Como foi gravada a cena mais perturbadora do Cinema Nacional
Momento do filme “Cidade de Deus” em que um garoto da Caixa Baixa, nome dado a crianças que cometiam pequenos furtos na favela, toma um tiro de pistola no pé do grupo de Zé Pequeno, chefe do tráfico local.
Mesmo que você não tenha assistido ao filme “Cidade de Deus”, já deve pelo menos ter ouvido falar dessa antológica cena.
A sequência começa com um grupo de crianças conversando sobre as possibilidades de ingresso no mundo do crime, quando chega Zé Pequeno e seu bando e várias delas fogem do local. O bandido, então, segura dois meninos ali e diz que eles pagarão pelos outros que fugiram, pede-lhes que escolham se querem tomar um tiro no pé ou na mão. A força da interpretação dos meninos dá um tom de realismo e faz com que o medo fique explícito em suas expressões faciais e no choro incessante.
Os dois primeiros disparos foram desferidos por Zé Pequeno, chefe do tráfico local. Em seguida, ele obriga Filé com Fritas, um menino que faz pequenos serviços de entrega de comida e refrigerantes aos traficantes mais velhos, a escolher um dos dois garotos para matar. A icônica cena marcou a história do cinema mundial não apenas por sua veracidade, já que é tão natural que parece algo documental, mas também pela atuação genial do pequeno ator.
No trecho em questão, conhecido por mostrar a triste realidade da iniciação de crianças no crime, a captura e o castigo dos dois garotos mostra a naturalização da violência tão comum em ambientes como os retratados no filme, assim como a total falta de perspectiva de garotos que vivem em um local dominado pela criminalidade.
A assombrosa atuação do garoto ferido é resultado direto de seu talento e a aplicação do método Fátima Toledo de atuação, que ficaria conhecido mundialmente após o lançamento do longa.
A cena também tem o objetivo de mostrar a perda da inocência e os rituais envolvidos no mundo do crime, onde matar e morrer são situações comuns.
O ator que leva o tiro em cena, Felipe Paulino, não conseguiu mais emplacar trabalhos significativos em sua carreira artística, apesar da descomunal interpretação.
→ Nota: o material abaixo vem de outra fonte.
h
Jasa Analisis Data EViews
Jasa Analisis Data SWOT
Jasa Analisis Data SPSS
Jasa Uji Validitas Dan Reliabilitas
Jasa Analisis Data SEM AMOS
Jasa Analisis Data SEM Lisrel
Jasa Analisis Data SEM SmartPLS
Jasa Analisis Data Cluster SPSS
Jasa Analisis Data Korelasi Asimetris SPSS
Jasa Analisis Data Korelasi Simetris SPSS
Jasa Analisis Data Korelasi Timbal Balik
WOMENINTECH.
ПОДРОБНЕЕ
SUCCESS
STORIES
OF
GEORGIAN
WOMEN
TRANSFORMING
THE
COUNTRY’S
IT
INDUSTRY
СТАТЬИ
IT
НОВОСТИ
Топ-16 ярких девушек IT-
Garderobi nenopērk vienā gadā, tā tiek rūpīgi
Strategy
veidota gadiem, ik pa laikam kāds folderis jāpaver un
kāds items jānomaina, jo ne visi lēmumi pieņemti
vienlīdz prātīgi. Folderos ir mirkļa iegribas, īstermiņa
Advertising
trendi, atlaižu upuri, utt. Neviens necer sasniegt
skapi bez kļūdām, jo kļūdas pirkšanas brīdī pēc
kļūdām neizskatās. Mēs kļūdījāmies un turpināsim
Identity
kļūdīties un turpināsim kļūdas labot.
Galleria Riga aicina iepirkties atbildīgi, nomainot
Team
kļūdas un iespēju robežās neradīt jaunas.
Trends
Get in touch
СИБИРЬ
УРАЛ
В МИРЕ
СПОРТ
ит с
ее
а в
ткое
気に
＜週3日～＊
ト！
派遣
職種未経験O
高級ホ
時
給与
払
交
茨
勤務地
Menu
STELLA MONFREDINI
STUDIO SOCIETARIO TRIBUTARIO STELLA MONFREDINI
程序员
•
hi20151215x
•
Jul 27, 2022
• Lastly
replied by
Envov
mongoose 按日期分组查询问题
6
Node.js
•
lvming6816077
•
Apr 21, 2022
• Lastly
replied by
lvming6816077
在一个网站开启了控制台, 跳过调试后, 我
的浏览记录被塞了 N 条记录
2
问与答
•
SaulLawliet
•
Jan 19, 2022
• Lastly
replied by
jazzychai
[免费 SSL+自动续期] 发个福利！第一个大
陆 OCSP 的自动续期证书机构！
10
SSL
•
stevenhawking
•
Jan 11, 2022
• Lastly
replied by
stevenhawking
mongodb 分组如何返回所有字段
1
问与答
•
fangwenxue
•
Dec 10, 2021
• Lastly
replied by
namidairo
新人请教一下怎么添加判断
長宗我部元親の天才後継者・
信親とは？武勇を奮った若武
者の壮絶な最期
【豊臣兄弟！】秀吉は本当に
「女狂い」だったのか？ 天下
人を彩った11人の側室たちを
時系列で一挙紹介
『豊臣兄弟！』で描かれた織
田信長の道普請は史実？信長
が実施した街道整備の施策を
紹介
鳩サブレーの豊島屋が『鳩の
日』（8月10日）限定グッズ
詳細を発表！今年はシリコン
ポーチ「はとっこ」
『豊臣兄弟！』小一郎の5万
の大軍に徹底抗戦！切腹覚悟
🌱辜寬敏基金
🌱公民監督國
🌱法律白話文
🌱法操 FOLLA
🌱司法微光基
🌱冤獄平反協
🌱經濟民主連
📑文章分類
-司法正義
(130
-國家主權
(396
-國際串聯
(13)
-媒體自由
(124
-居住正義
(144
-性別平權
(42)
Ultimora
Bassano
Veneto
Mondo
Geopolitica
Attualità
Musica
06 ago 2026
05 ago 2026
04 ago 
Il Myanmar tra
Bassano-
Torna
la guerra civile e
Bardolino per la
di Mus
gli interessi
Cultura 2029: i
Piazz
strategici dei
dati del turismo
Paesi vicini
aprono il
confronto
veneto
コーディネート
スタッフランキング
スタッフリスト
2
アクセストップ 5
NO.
Segundo Fernando Meirelles, diretor do longa, a representação do garoto, real e visceral, foi fruto do método “Fátima Toledo”, conjunto de técnicas desenvolvidas pela preparadora de elenco que sofre muitas críticas, mas é reconhecido mundialmente.
A equipe, ao ensaiar o ator, fez com que Leandro Firmino, intérprete de Zé Pequeno, causasse, propositalmente, raiva e medo no pequeno garoto. Durante os ensaios, Firmino assustava Paulino, de uma tal forma que, ao gravar a cena, o menino fica completamente em pânico e essa reação é prontamente captada pela lente de Meirelles e Kátia Lund.